As ações da Tesla acumulam uma alta de aproximadamente 62% nos últimos seis meses, apesar do ritmo mais lento nas vendas desde a passagem de Elon Musk pelo governo de Donald Trump, parceria que chegou ao fim em maio. Mesmo com esse cenário misto, os acionistas da montadora decidiram apostar alto no futuro da companhia.

No início deste mês, durante a assembleia anual, 75% dos votantes aprovaram um pacote de remuneração considerado histórico. Se Musk cumprir todas as metas estabelecidas, seu pagamento poderá alcançar quase US$ 1 trilhão, tornando-o potencialmente o primeiro trilionário do mundo. O anúncio arrancou aplausos vigorosos e gritos de “Musk, Musk, Musk” do público presente.

Atualmente, o CEO já ocupa o posto de pessoa mais rica do planeta. Porém, o acordo prevê desafios ambiciosos para os próximos dez anos, e nenhum deles será simples. Entre as metas está elevar o valor de mercado da Tesla dos atuais US$ 1,4 trilhão para US$ 8,5 trilhões, além de colocar em funcionamento comercial 1 milhão de robotáxis autônomos.
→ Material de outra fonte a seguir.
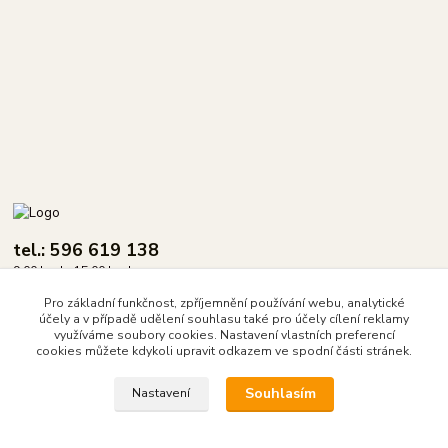
tel.: 596 619 138
9.00 hod - 15.00 hod.
Pro základní funkčnost, zpříjemnění používání webu, analytické
info@dasix.cz
účely a v případě udělení souhlasu také pro účely cílení reklamy
využíváme soubory cookies. Nastavení vlastních preferencí
cookies můžete kdykoli upravit odkazem ve spodní části stránek.
Souhlasím
Nastavení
O conselho da Tesla justificou o valor expressivo do pacote afirmando que, sem sua aprovação, Musk poderia abandonar a companhia, o que traria ainda mais incertezas. O próprio empresário celebrou o resultado, dizendo que a montadora está prestes a iniciar “não apenas um novo capítulo, mas um livro completamente novo”. Ele afirmou ainda que assembleias de outras empresas costumam ser entediantes, ao contrário da atmosfera calorosa da Tesla.

Apesar do otimismo, o caminho não está livre. Os órgãos reguladores dos Estados Unidos investigam o sistema de direção autônoma da marca após registros de falhas, como carros passando sinais vermelhos ou trafegando pela contramão, que resultaram em acidentes e feridos. Esse ponto pode se tornar um dos grandes obstáculos para que Musk cumpra o ambicioso plano.